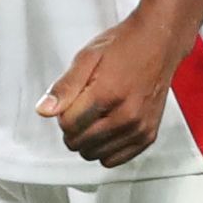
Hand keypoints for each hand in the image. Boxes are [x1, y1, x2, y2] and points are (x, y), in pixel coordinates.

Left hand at [33, 12, 183, 167]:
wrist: (158, 43)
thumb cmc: (124, 46)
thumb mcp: (87, 57)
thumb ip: (64, 87)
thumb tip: (44, 111)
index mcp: (108, 94)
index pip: (67, 125)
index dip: (63, 113)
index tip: (73, 100)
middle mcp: (126, 115)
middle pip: (79, 143)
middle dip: (74, 127)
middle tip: (84, 106)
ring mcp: (139, 128)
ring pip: (94, 154)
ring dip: (88, 139)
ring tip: (98, 115)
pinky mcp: (148, 135)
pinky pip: (115, 159)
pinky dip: (106, 148)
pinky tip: (108, 128)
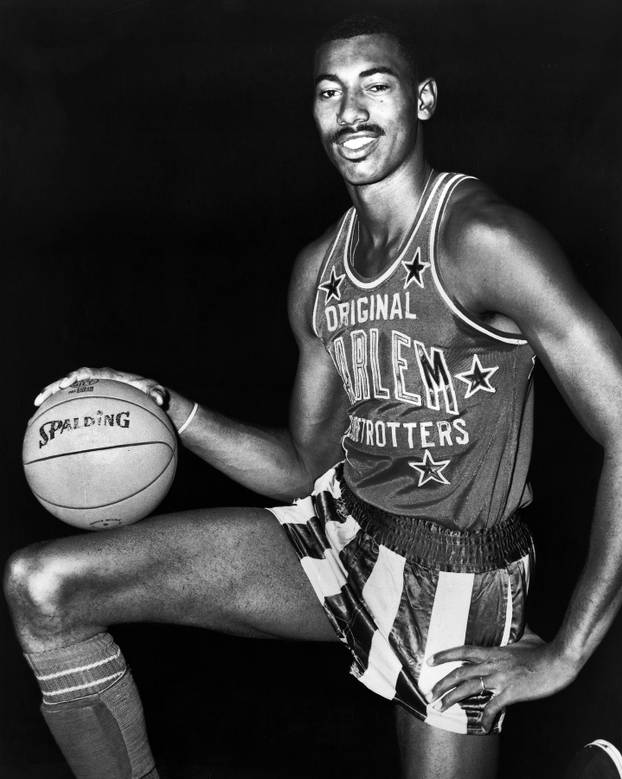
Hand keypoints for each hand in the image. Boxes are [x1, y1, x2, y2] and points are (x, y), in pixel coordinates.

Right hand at [33, 367, 167, 407]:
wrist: (146, 395)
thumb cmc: (150, 393)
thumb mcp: (156, 392)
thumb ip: (158, 394)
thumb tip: (161, 399)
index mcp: (107, 375)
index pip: (87, 373)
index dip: (75, 377)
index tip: (66, 384)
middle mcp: (95, 381)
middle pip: (69, 382)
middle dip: (52, 388)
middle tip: (39, 400)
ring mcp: (90, 391)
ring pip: (65, 395)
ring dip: (49, 402)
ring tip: (34, 414)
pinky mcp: (89, 401)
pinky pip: (71, 407)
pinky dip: (59, 416)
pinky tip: (48, 432)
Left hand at [428, 629, 577, 731]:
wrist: (559, 660)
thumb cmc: (544, 648)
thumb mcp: (525, 635)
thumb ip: (515, 632)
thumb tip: (516, 622)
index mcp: (493, 651)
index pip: (463, 651)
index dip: (445, 655)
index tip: (430, 660)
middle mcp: (492, 664)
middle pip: (460, 673)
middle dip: (442, 684)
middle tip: (430, 693)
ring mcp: (500, 679)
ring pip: (469, 689)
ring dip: (452, 699)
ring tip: (441, 708)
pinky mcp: (511, 693)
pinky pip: (493, 708)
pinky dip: (486, 718)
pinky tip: (483, 727)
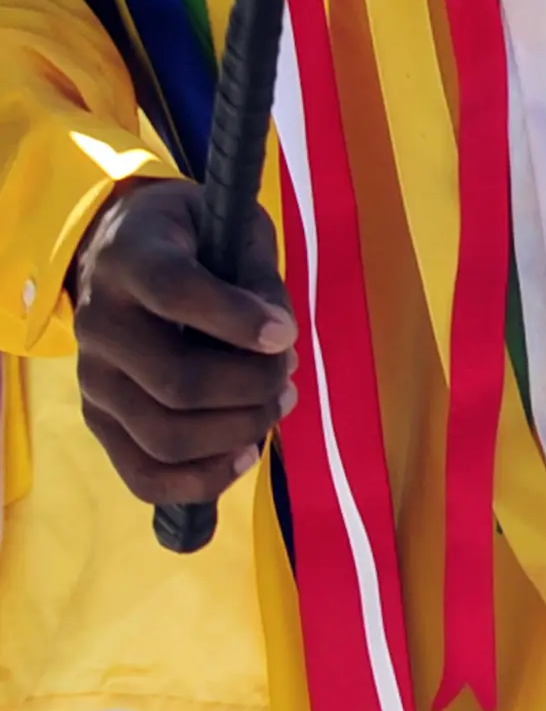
***
• Assignment: An exact copy of the listing is required; return it without any pictures.

• Answer to the exercise:
Hand keypoints for each hand in the image. Boxes are [x1, y1, x2, y2] and points are (x, y), in pixel coordinates.

Left hand at [33, 12, 183, 167]:
wrist: (158, 43)
thumb cmc: (124, 46)
thumb mcp: (87, 57)
thumb ip: (64, 87)
thumb tip: (44, 111)
index mcp: (108, 94)
index pip: (67, 125)
index dip: (63, 113)
index tip: (73, 100)
middle mcp: (126, 115)
middle pip: (79, 143)
middle dip: (74, 127)
middle tip: (84, 106)
ring mcp: (139, 128)
ring pip: (94, 154)
ring dip: (88, 139)
ring tip: (98, 115)
pinky mcp: (148, 135)
pinky pip: (115, 159)
pinky dip: (106, 148)
pinky tip: (108, 128)
Hand keypoints for each hand in the image. Boxes are [x1, y1, x2, y2] and points are (x, y), in pixel coordinates.

Right hand at [33, 367, 167, 407]:
wrist: (146, 395)
thumb cmc: (150, 393)
thumb mcp: (156, 392)
thumb ip: (158, 394)
thumb tip: (161, 399)
index mcp: (107, 375)
index pip: (87, 373)
index dip: (75, 377)
index tip: (66, 384)
middle mcp: (95, 381)
middle pip: (69, 382)
middle dip: (52, 388)
middle tip: (39, 400)
ring mcp: (90, 391)
ring pip: (65, 395)
ring dip: (49, 402)
ring tip: (34, 414)
pinky mcp: (89, 401)
pinky pip: (71, 407)
pinky dip: (59, 416)
pinky tip: (48, 432)
Left hand at [428, 629, 577, 731]:
wrist: (559, 660)
thumb cmc: (544, 648)
thumb mcp: (525, 635)
thumb ip: (515, 632)
thumb tip: (516, 622)
index mcp: (493, 651)
index pip: (463, 651)
index dip: (445, 655)
index tip: (430, 660)
middle mcp: (492, 664)
middle pip: (460, 673)
middle dip: (442, 684)
middle tip: (430, 693)
ring mcp: (500, 679)
ring pip: (469, 689)
ring dip: (452, 699)
ring tip: (441, 708)
pinky mcp: (511, 693)
pinky pip: (493, 708)
pinky dip: (486, 718)
pinky tip: (483, 727)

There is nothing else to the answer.